Note the similarity in magnitude between Eq. (6.1) and Eq. (5.5). The equations have the same power with distance.
Is gravity simply a pseudo-force caused by the relativistic effects of moving charges - calculated as the divergent Em field? Perhaps gravitation may due to the fact that we do not have the right coordinate system? Curiously, the divergent atomic Em field does have all the characteristics of gravity, such as a non-shieldable force that follows the inverse square of distance law.
Atoms that generate an Em field will give rise to nearby electrostatic fields that are set up to counter balance anything that is polarized by such Em fields. If we ignore the effects of particle spin, it means that there are no net forces on a single charged elementary particle suspended in a gravitational field - that is, if it is located inside a closed box of normal matter. We can predict that a single positive or negative elementary particle will "float" in a gravitational field, as if with no weight. However, a dielectric (such as a neutral atom) will fall in the same situation.
It may be argued that elementary particles have no weight at all - and that they only have only inertia and mass. Interpretation of results from a free fall experiment of electrons at Stanford University (F. C. Witteborn and W. M. Fairbank ) may suggest that elementary single particles do not have weight. The results from Stanford University showed that the gravitational acceleration of electrons in a metal tube was close to zero (measured to within 9%). The scientists explained this unusual result as the effect of the earth gravitational pull on free electrons in metal. It was argued that each electron and nucleus in the metal were acted on by an average electrical field (set up by a slight displacement of charges), polarizing the metal and exactly counteracting the free floating electrons inside the tube.
According to the divergent Em field theory, the experiments at Stanford, could be explained by understanding that there are no forces on non-dielectric charged particles (such as an electron) located in cavity immersed in an Em field. The electrostatic field, setup inside the cavity to counteract to the Em field, will exactly cancel the Em field because of separation of charges. Understanding this, a single electron will behave as having no weight, since Em - Es = 0, and the electron will appear to have no acceleration in a gravitational field.

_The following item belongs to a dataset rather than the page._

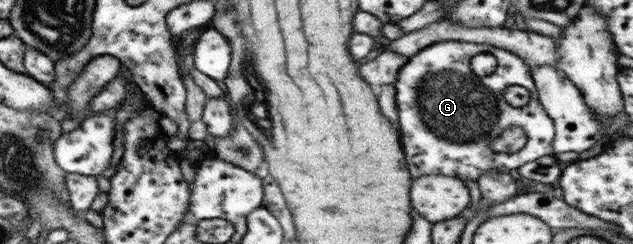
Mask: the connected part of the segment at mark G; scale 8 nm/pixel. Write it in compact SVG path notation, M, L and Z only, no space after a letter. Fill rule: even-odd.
M442 40L432 44L409 58L399 70L395 86L395 101L400 122L400 140L402 150L408 162L408 170L412 176L454 176L477 180L489 170L509 172L516 170L527 162L538 160L541 156L554 155L552 141L555 137L554 122L548 117L538 98L537 86L531 75L531 69L520 57L506 52L506 50L492 47L490 44L462 43L458 40ZM488 53L496 58L496 68L488 78L478 78L470 70L470 60L476 54ZM509 86L523 86L530 91L530 100L523 107L508 104L504 98L505 90ZM510 127L522 127L527 134L526 144L513 153L494 152L491 142L498 138Z

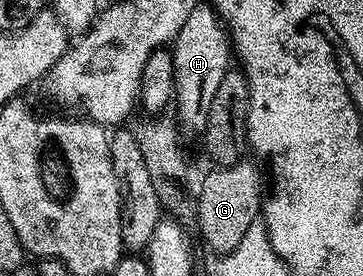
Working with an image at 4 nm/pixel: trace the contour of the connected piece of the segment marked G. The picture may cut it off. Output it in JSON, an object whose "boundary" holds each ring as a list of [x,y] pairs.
{"boundary":[[[240,159],[235,165],[221,165],[213,170],[213,173],[205,175],[200,185],[200,198],[197,196],[194,201],[196,225],[205,243],[216,255],[223,255],[238,247],[242,235],[246,235],[257,220],[262,209],[262,189],[260,193],[260,173],[248,159]]]}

Complete atoms and molecules - with dielectric constants greater than zero - will accelerate in a divergent Em field. As discussed earlier, the Em fields generated by ordinary matter cannot be measured directly by electronic means. This is because the Em fields can not be shielded and all instrumentation and wires are polarized so there are no currents. This effect will may cause us to think that there is no Em field present. However, we will see the dielectric force that is similar in magnitude to the force of gravity.
In free space, protons, located away from other objects, will accelerate if they are in a divergent Em field. This is due to the electrical Em field that will act directly on the elementary charges without any counteracting electrostatic fields.
Interestingly, the Earth's atmosphere does measure an electrostatic potential voltage gradient of approximate 100 V/m. Is this the electrostatic field that the ionosphere produces to counteract an Em field generated by mother Earth? The Earth's electrostatic field does have the correct polarity to support such a theory. No theory so far seems to explain why the Earth electrostatic field is never depleted despite all the lightning and discharging of energy. The Em field theory explains this puzzling effect as the continuos polarization of the ionosphere, generated by the atomic matter of Earth. Due to this effect, the ionosphere will never be discharged.